The dataset should contain 1,800 samples: 900 NR frames and 900 LTE frames. 

To gain further insight, let's write some transforms to undo the previous normalization and prepare this image-mask pair for viewing. And, let's build a custom colormap for the masks, with noise as cyan, NR signal as blue, and LTE signal as purple.

In [None]:
inv_transform = Compose(
    [
        Normalize(mean=[0.0, 0.0, 0.0], std=[1 / x for x in std]),
        Normalize(mean=[-x for x in mean], std=[1.0, 1.0, 1.0]),
        ToPILImage(),
    ]
)

inv_target_transform = Compose([ToDtype(dtype=torch.uint8), ToPILImage()])

training_example = inv_transform(training_example)
corresponding_mask = inv_target_transform(corresponding_mask)

* Information shown *

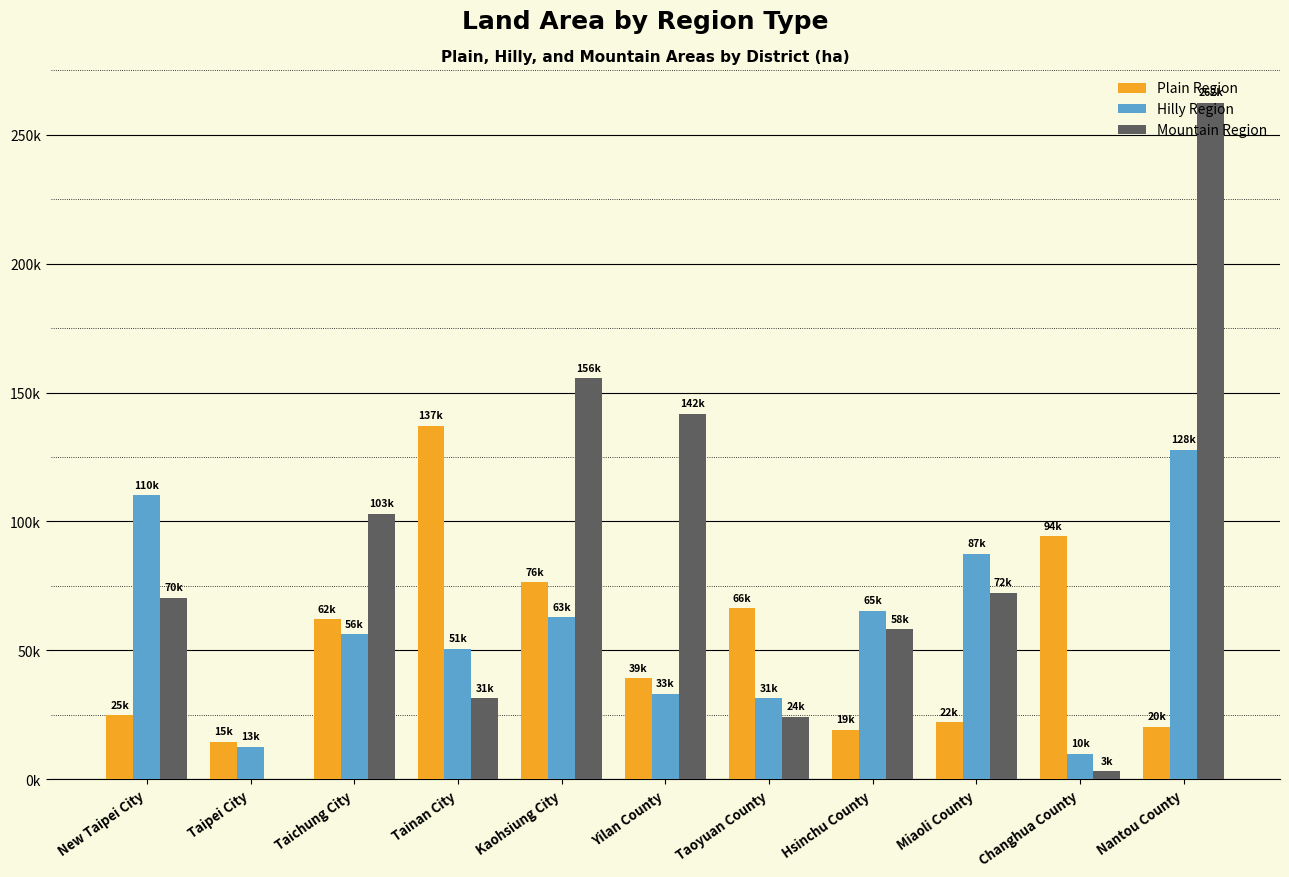

Is it true that Hilly Region equals 10020.0 at Changhua County?

True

* Study questions *
• a. In the NR and LTE dataset text, which color stands for NR signal in the custom mask colormap?
• b. Continue the NR and LTE dataset text from where it stops.

* Exercise responses *
• a. Blue.

• b.
values, labels, colors = [0, 1, 2], ["Noise", "NR", "LTE"], ["cyan", "blue", "purple"]
mask_cmap = ListedColormap(colors)

print(f"Spectrogram: {training_example}")
print(f"Mask: {corresponding_mask}")

In [None]:
fig, (ax1, ax2) = plt.subplots(figsize=[8, 3.5], nrows=1, ncols=2)
plt.subplots_adjust(wspace=0.5)
ax1.set_title("\nRandom Spectrogram", fontsize=title_font_size)
ax2.set_title("Corresponding Mask", fontsize=title_font_size)
ax1.set_ylabel("Time [arb. units]", fontsize=label_font_size)
ax2.set_ylabel("Time [arb. units]", fontsize=label_font_size)
ax1.set_xlabel("Freq. [arb. units]", fontsize=label_font_size)
ax2.set_xlabel("Freq. [arb. units]", fontsize=label_font_size)

spect = ax1.imshow(training_example, vmin=0, vmax=255)
fig.colorbar(spect, ax=ax1, fraction=0.045, ticks=[0, 255])

mask = ax2.imshow(corresponding_mask, cmap=mask_cmap, vmin=0, vmax=2)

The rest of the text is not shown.